提示文:
══════
子育て中の素朴な疑問から生まれた”深夜起業”。急成長を遂げた秘訣は?

起業時の課題
人材確保、維持、育成, 仕入先確保, バックオフィス業務

創業当初よりメディアでも取り上げられ、おもちゃ業界に新風を巻き起こしている、知育玩具のサブスクリプションサービス「トイサブ!」。

「トイサブ!」を運営する株式会社トラーナ代表の志田典道さんは、エンジニアとして働いていた会社員時代に副業としてこのサービスを始めました。経験のない業界でも迷わず一歩を踏み出す軽やかさや、周りを巻き込み事業を大きくさせる人間力は、どのように培われてきたのでしょうか。起業家にとって大切なマインドや成功へのヒントを学びましょう。

会社プロフィール

業種 IT関連(プラットフォーム型サービス)
══════
練習課題:
1. 「トイサブ!」を紹介する記事によると、「トイサブ!」を運営している会社の名前は何ですか?
2. 「トイサブ!」を紹介する記事の「創業当初よりメディアでも取り」から「業種 IT関連(プラットフォーム型サービス)」までの部分を、そのまま書き写してください。
3. 「トイサブ!」を紹介する記事の続きを、最後の文の後から書いてください。

元資料:
══════
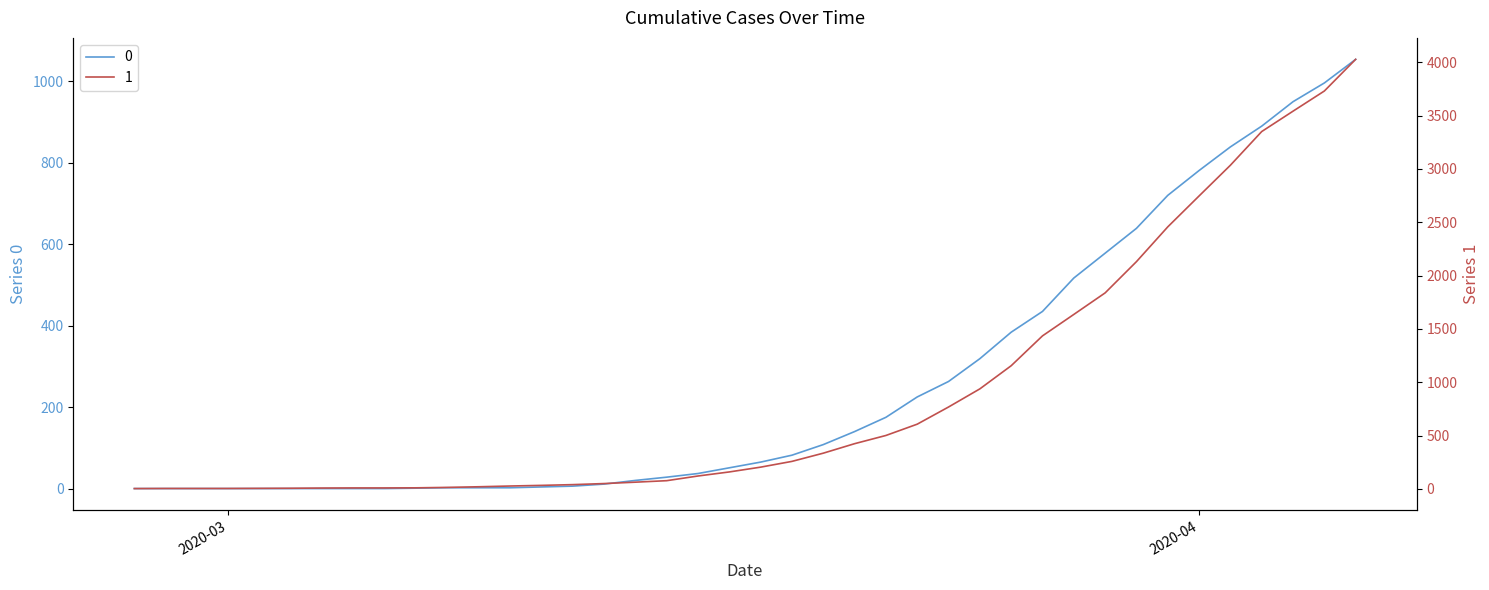

At which label does 0 first exceed 65?

2020-03-19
══════
想定解答:
1. 株式会社トラーナです。

2.
創業当初よりメディアでも取り上げられ、おもちゃ業界に新風を巻き起こしている、知育玩具のサブスクリプションサービス「トイサブ!」。

「トイサブ!」を運営する株式会社トラーナ代表の志田典道さんは、エンジニアとして働いていた会社員時代に副業としてこのサービスを始めました。経験のない業界でも迷わず一歩を踏み出す軽やかさや、周りを巻き込み事業を大きくさせる人間力は、どのように培われてきたのでしょうか。起業家にとって大切なマインドや成功へのヒントを学びましょう。

会社プロフィール

業種 IT関連(プラットフォーム型サービス)

3.
事業継続年数(取材時) 8年
起業時の年齢 30代
起業地域 東京都
起業時の従業員数 0人
起業時の資本金 500万円

話し手のプロフィール

志田 典道
株式会社トラーナ 代表取締役
1983年生まれ、4児の父。大学在学中にWeb制作会社を創業。事業譲渡後、複数の外資系IT企業でエンジニア、プロダクトマネージャ等の事業経験を経て、株式会社トラーナを設立。

目次

子育て中に感じた違和感をビジネスに。

事業概要についてお聞かせください。

志田さん:株式会社トラーナは知育玩具のサブスクリプションサービス「トイサブ!」を提供している会社です。「トイサブ!」は、お子さんの成長や発達に合わせて個別に5~6点のおもちゃを選定し、2か月に1度お届け・交換し、月額でお支払いをしていただく仕組みになっています。

お届けしたおもちゃは、2か月ごとに継続か交換か買い取りかを選んでいただけますし、1つだけ交換、全部交換というように自由にカスタマイズしていただけます。

お子さんの発達を一番に考える親御さんや、育児と仕事に奮闘する親御さんにぴったりのサービスですね。知育玩具事業を始めたきっかけは何ですか?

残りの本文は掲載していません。